Laboratory testing has found that not all honey products are the same; for example, medical honey that’s often used to treat and heal wounds is regulated by the Food and Drug Administration (FDA). The type of honey used in this case is often of the Makuna variety and it must be tightly regulated to be sure that it is free of contaminants.
Honey has a very low water concentration and does contain some antioxidants. This is partly why it can be useful for some ailments, but here’s the catch: honey (regardless of type) contains more calories and more carbohydrates than white or brown sugar. Using honey topically (on the skin to treat skin wounds) may be fine so long as it has been approved by the FDA, but if you’re hoping that it will help prevent chronic ailments like heart disease, diabetes, or cancer, it probably won't. In fact, it may increase the risk for these diseases. Use honey sparingly.
Added Sugars are the Problem
It’s added sugars that appear to be the real culprits. Natural sugars found in foods, on the other hand, likely don’t pose the same problems. Whole, minimally-processed foods are the key.
Think about fruit, for example. Fruits can be high in sugar, but they also contain fiber which has two effects on the body:
- It slows down the body’s absorption of those sugars
- The fiber acts as a prebiotic in that it can help our gut grow more helpful bacteria and help promote a healthy microbiome.
When foods are processed, they are often stripped of their fiber content, and the result is a food that is no longer as nutritious–it ends becoming a source of sugar and not much else.

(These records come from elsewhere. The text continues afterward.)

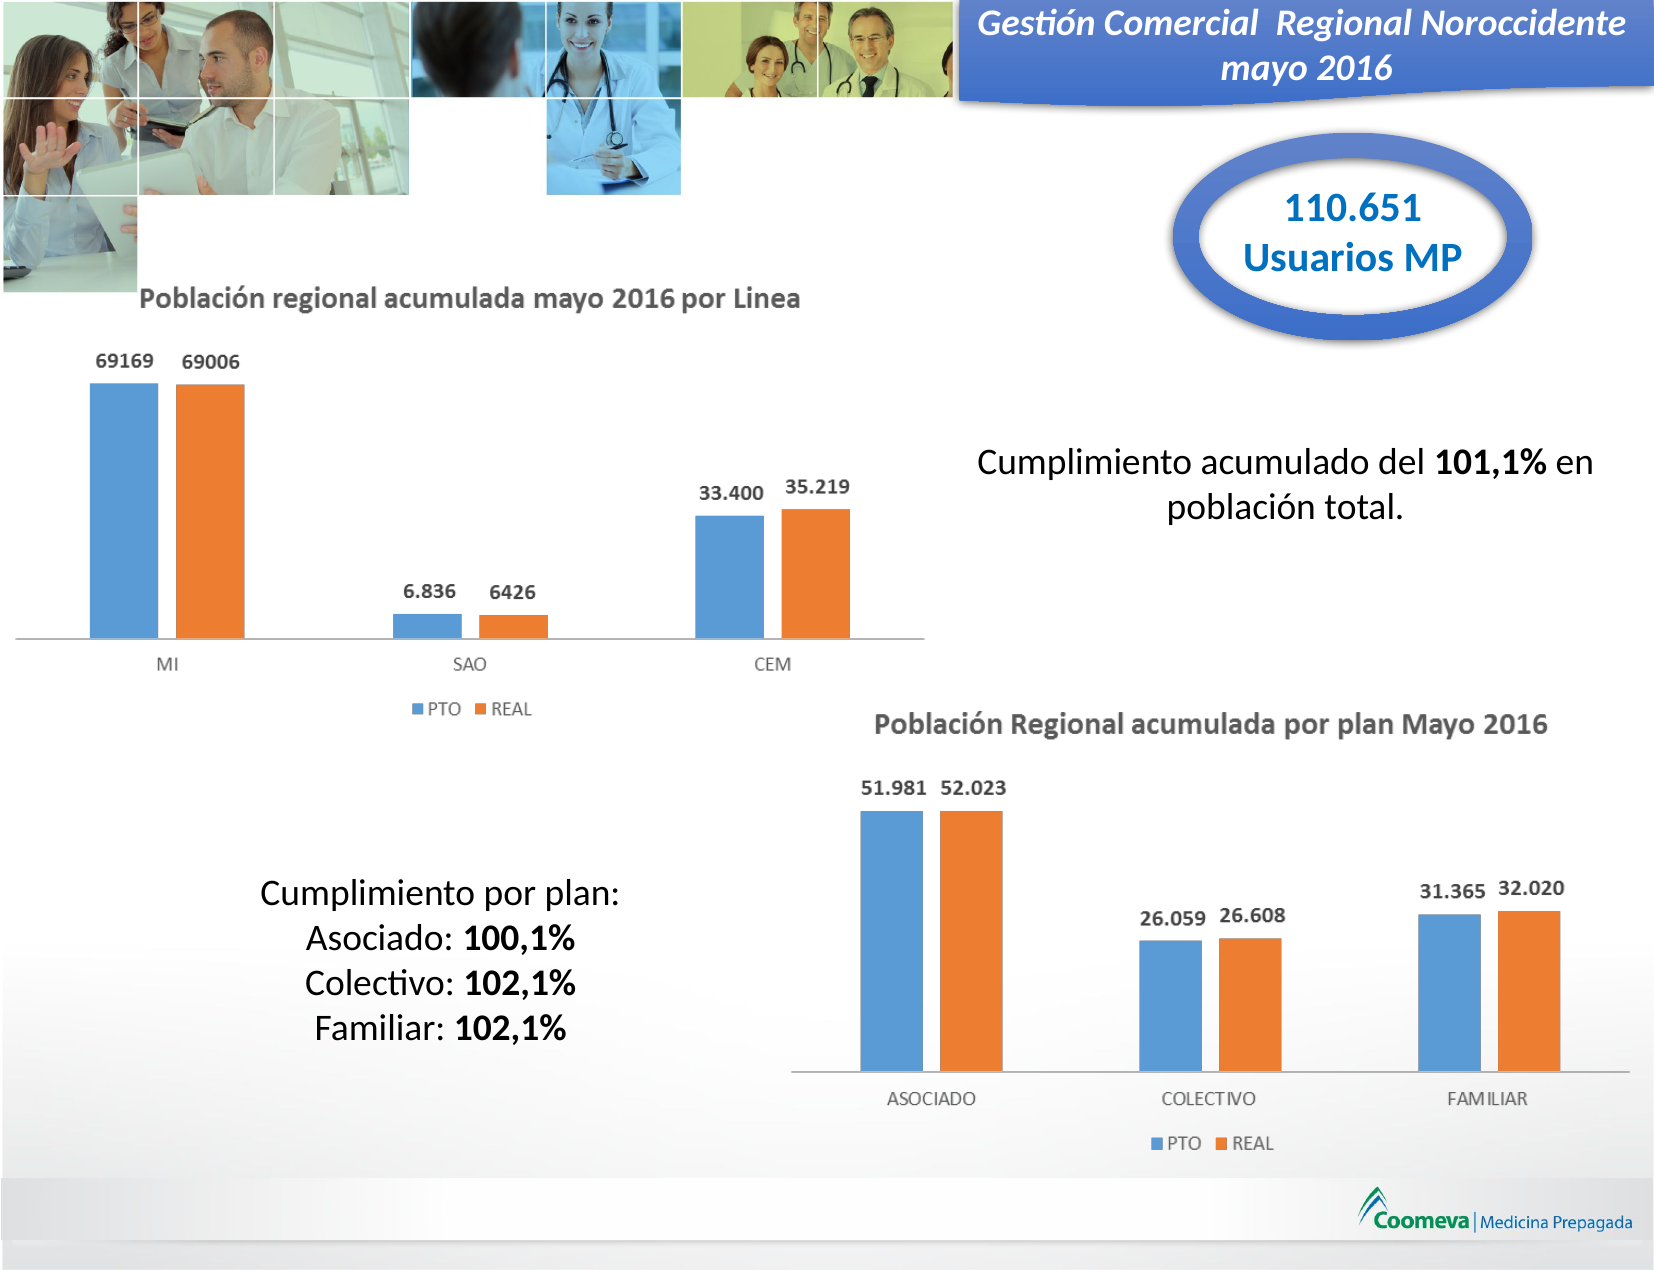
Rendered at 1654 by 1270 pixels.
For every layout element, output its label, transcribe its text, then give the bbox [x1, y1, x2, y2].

text_box Gestión Comercial Regional Noroccidente mayo 2016 [959, 0, 1654, 106]
text_box [1513, 189, 1533, 284]
text_box Cumplimiento acumulado del 101,1% en población total. [959, 429, 1612, 534]
text_box [1196, 288, 1510, 341]
picture [0, 0, 1654, 1270]
text_box [1212, 132, 1494, 172]
text_box 110.651 Usuarios MP [1193, 172, 1513, 288]
text_box Cumplimiento por plan: Asociado: 100,1% Colectivo: 102,1% Familiar: 102,1% [114, 860, 766, 1056]
text_box [1173, 189, 1193, 284]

How Do You Know If You’re Eating Lots of Added Sugar
In a couple of years, the FDA will require that food manufacturers identify how many grams of added sugar there are in their products. But until then, the best thing to do is look at the ingredients list. If the food contains more than 5 ingredients, then chances are, you’re going to be consuming some additives and preservatives, like added sugar.
You don’t have to try to give up sugar altogether! You can limit how much added sugar there is by:
- Looking at the list of ingredients. Does it contain more than 5 ingredients? If yes, then I’m willing to bet it contains some extra preservatives and additives.
- Look for words that end in “-ose.” If it ends in “-ose” then it’s a type of sugar. If there are a lot of ingredients ending in “-ose” listed there, it’s probably safe to assume it contains a lot of added sugar.